Selon le texte de la loi, le lien exigé sur le plan financier se vérifie lorsque l’entité dominante détient « une participation, directe ou indirecte, d’au moins 75 % du capital d’une ou plusieurs autres entités dites dominées, à condition que cette participation lui confère plus de 50 % des droits de vote ».

Le nouveau modèle s’adresse aux entreprises faisant partie du même groupe économique, basé sur la consolidation des soldes de l’impôt à verser ou à récupérer par les membres d’un groupe sociétaire.

Les entreprises pourront opter pour ce nouveau régime, et il incombera à « l’entité dominante » d’exercer cette option auprès de l’Autorité Fiscale et Douanière (AT), selon le texte législatif.
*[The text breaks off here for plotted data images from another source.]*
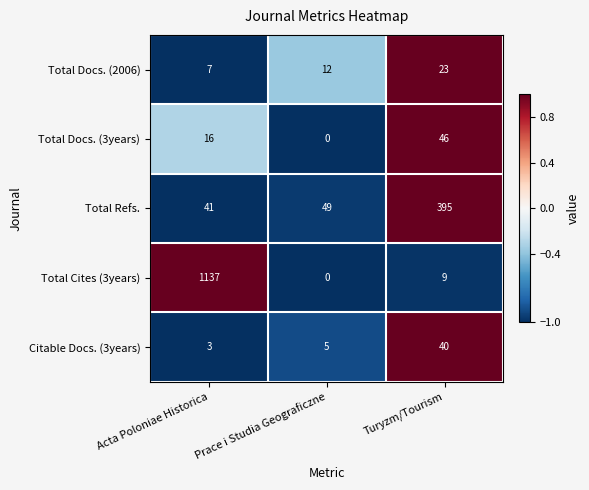

What is the total value across all series at Turyzm/Tourism?

513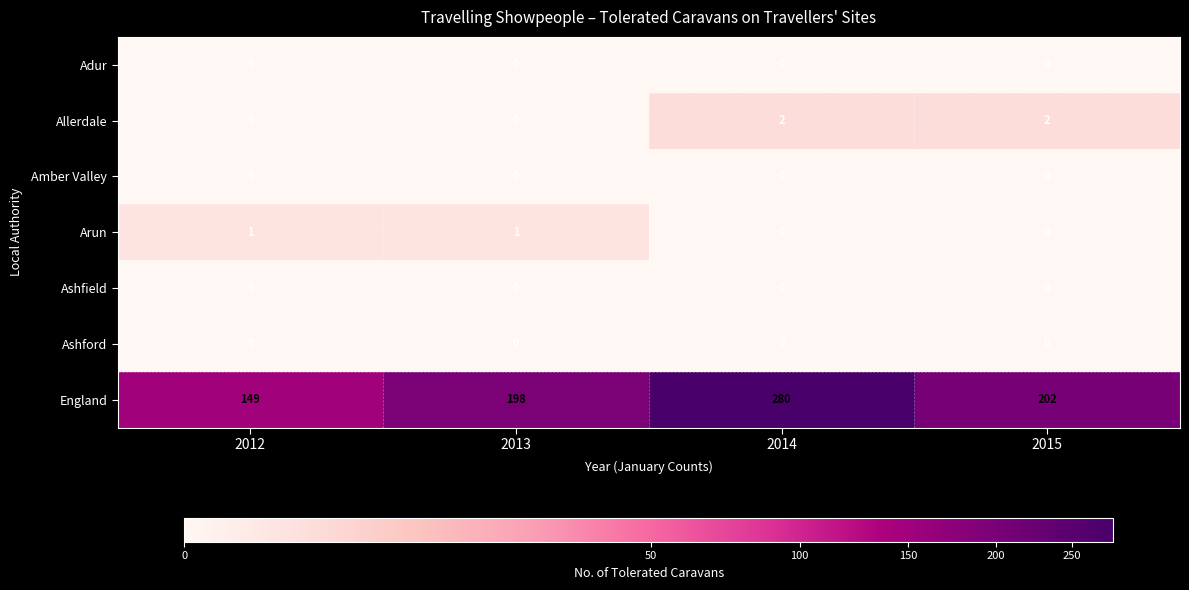

Reading right to left, extract all data points from this chart.

Adur: 2015=0	2014=0	2013=0	2012=0
Allerdale: 2015=2	2014=2	2013=0	2012=0
Amber Valley: 2015=0	2014=0	2013=0	2012=0
Arun: 2015=0	2014=0	2013=1	2012=1
Ashfield: 2015=0	2014=0	2013=0	2012=0
Ashford: 2015=0	2014=0	2013=0	2012=0
England: 2015=202	2014=280	2013=198	2012=149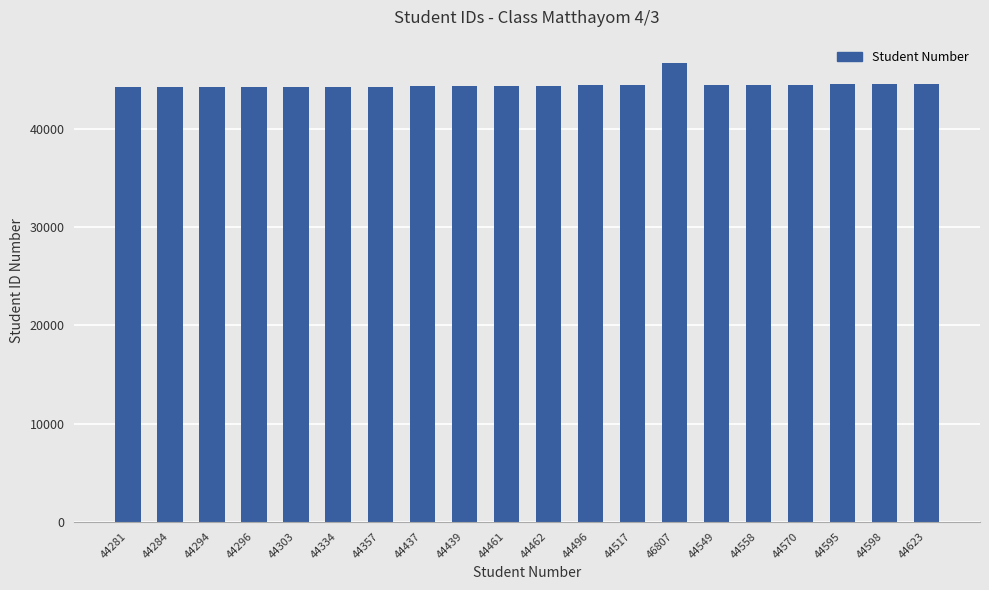

Approximately how many times larger is the value at 44462 compared to 44595?

1.0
Si un groupe adhère, le nouveau modèle s’étendra à « toutes les entités intégrant le groupe ».

Les entités du groupe doivent remplir plusieurs conditions de manière cumulative.

Il est nécessaire qu’elles « aient leur siège ou un établissement stable sur le territoire national », qu’elles « réalisent, en tout ou en partie, des opérations donnant droit à la déduction » de la TVA, qu’elles « soient intégrées dans le régime normal de la TVA avec une périodicité mensuelle au moment de l’option, ou soient amenées à l’être » selon les règles prévues dans le code, et que « l’entité dominée soit détenue par l’entité dominante, avec le niveau de participation légalement exigé, depuis plus d’un an à la date de l’application du régime ».

Cette dernière condition ne s’applique pas aux « entités constituées depuis moins d’un an par l’entité dominante ou une autre entité du groupe », si depuis leur constitution, elles sont détenues, directement ou indirectement, conformément aux règles de lien financier (75 % du capital et plus de 50 % des droits de vote).

Selon l’explication incluse par le Gouvernement dans la proposition de loi approuvée au Parlement, la consolidation se fait « dans une déclaration de TVA mise à disposition par l’Autorité Fiscale et Douanière et confirmée par le membre du groupe considéré comme l’entité dominante [la maison mère du groupe économique] ».

Les entreprises du groupe « continuent de présenter leurs déclarations périodiques respectives, établissant le solde correspondant, créditeur ou débiteur, qui est ensuite pris en compte dans la déclaration du groupe », expliquait encore le Gouvernement.

Lors de la présentation de la proposition, l’exécutif dit avoir tenu compte de « l’expérience acquise dans la taxation des groupes sociétaires » en matière d’impôt sur les sociétés et « des contributions obtenues dans le cadre du Forum des Grands Contribuables », un groupe de dialogue entre l’AT et les plus grandes entreprises nationales.

L’initiative a été approuvée à l’Assemblée de la République, en vote final global, le 17 octobre, ayant reçu les votes favorables du PSD, CDS-PP, Chega et IL. Le PCP et le BE ont voté contre. Le PS, le Livre, le PAN et le JPP se sont abstenus.

Le diplôme a été promulgué le même jour par le Président de la République, Marcelo Rebelo de Sousa.